YSU senior Andrew Berry said he’s also experienced the unexplainable when it comes to the former Wick Mansion.

Last October, after Berry and three colleagues of YSU’s newspaper, The Jambar, spent a night ghost hunting on campus, they walked past the mansion.

“We took some pictures of [Wick Mansion], and we thought that maybe we had some inconsistencies, like lighting and shapes that shouldn’t have been there,” he said. “There was one picture where there was no flash, but the whole building was lit up.”

Berry said seeing that photo was enough to scare the whole bunch.

Hours before, they braved their way through Kilcawley House, a campus dorm, and Sweeney Hall, YSU’s administration building.

Berry said Kilcawley House supposedly became haunted after a janitor hanged himself in a stairwell.

While Berry said he didn’t experience any ghostlike activity, one of his co-workers, Chelsea Pflugh, reported, in a Jambar article about the experience, that she went back to the dorm alone and wasn’t so lucky.

“I run back to Kilcawley alone ... In the elevator, the button for the sixth floor has a glowing red dot.

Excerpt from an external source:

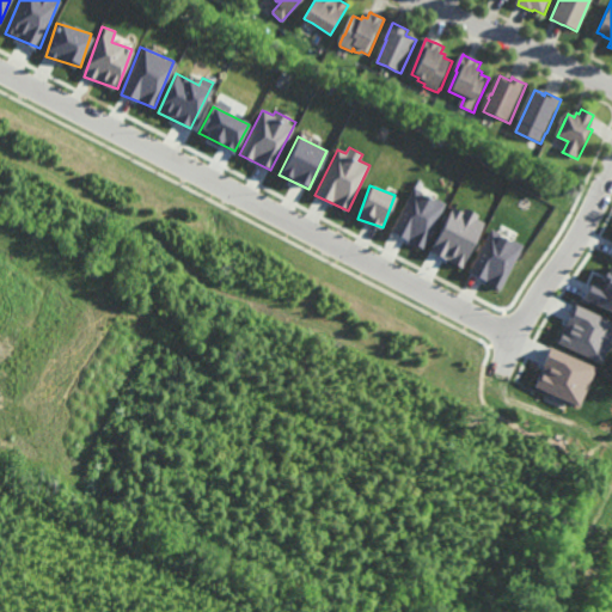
[(445,203),(412,188),(391,233),(423,249),(445,203)]
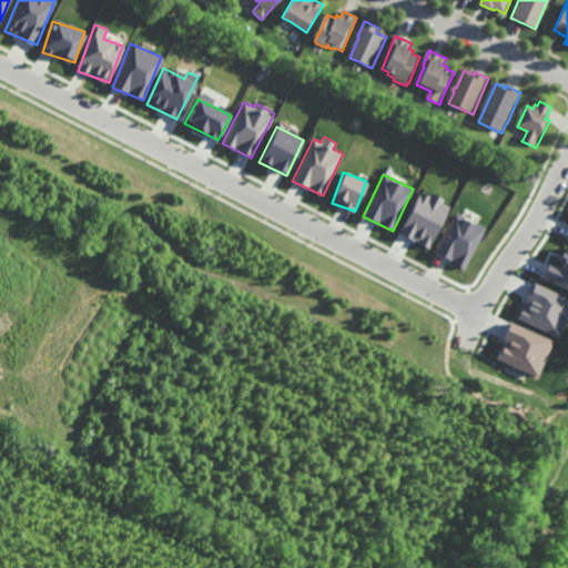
[(449,203),(429,194),(428,195),(417,192),(399,235),(430,247),(449,203)]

Eerie, and I can’t shake it. The entire time I’m ... by myself I feel like the janitor is following me. The elevator even stops on the wrong floor,” she said.

In Trumbull County, strange things have happened at the Cort-land Opera House — where a former property owner might be keeping watch.

First built as a Methodist church in 1941, the opera house, on Park Avenue, has a long-standing reputation for being home to the ghost of Solomon Kline, the man who bought it in 1881.

Talk of Kline’s presence in the opera house began in the 1980s when a member of the Cortland Bazetta Historical Society was cleaning up after a meeting. He said he heard a crash from the main hall, but when he went to check on what he thought was a stack of fallen chairs, nothing was out of order.

Several other occurrences, all involving people who share Kline’s last name, have led historical society members and locals to believe he’s picky about whom he haunts.

Members have said they think Kline is simply coming back to check on his opera house.

“He’s not a nasty ghost; he’s a very happy person,” said Di Matijevich, historical society member and manager of the opera house.

Even so, she said she hasn’t crossed paths with Kline and hopes she never does.

“I manage the building, so I am there all then time, and I’ve never seen anything,” she said. “For all the years I have worked there, Solomon and I have never met.”

There’s also an alleged residential ghost at Warren City Hall, said to be haunted by the banker/real estate magnate who had the structure built in 1871. Henry Bishop Perkins hanged himself from the railing in an attic of his office building next door to city hall — now the office of the city law director – in 1903.

One former mayor, Hank Angelo, previously told The Vindicator that he remembers that a city employee was so unnerved after seeing what she believed to be Perkins’ ghost that she quit the very same day.

The woman said she had seen a man — with white hair and beard, wearing an old-fashioned coat and bow tie — walk down the steps that lead to a foyer. A portrait of Perkins, with white hair and beard and wearing an old-fashioned tuxedo, now hangs in a glass case at the bottom of that staircase.

Coincidence? The city employee didn’t think so.

Other unexplained instances, such as a cleaning woman’s purse being moved from a table to the floor or chairs being moved away from a table in the mayor’s office, have also been reported.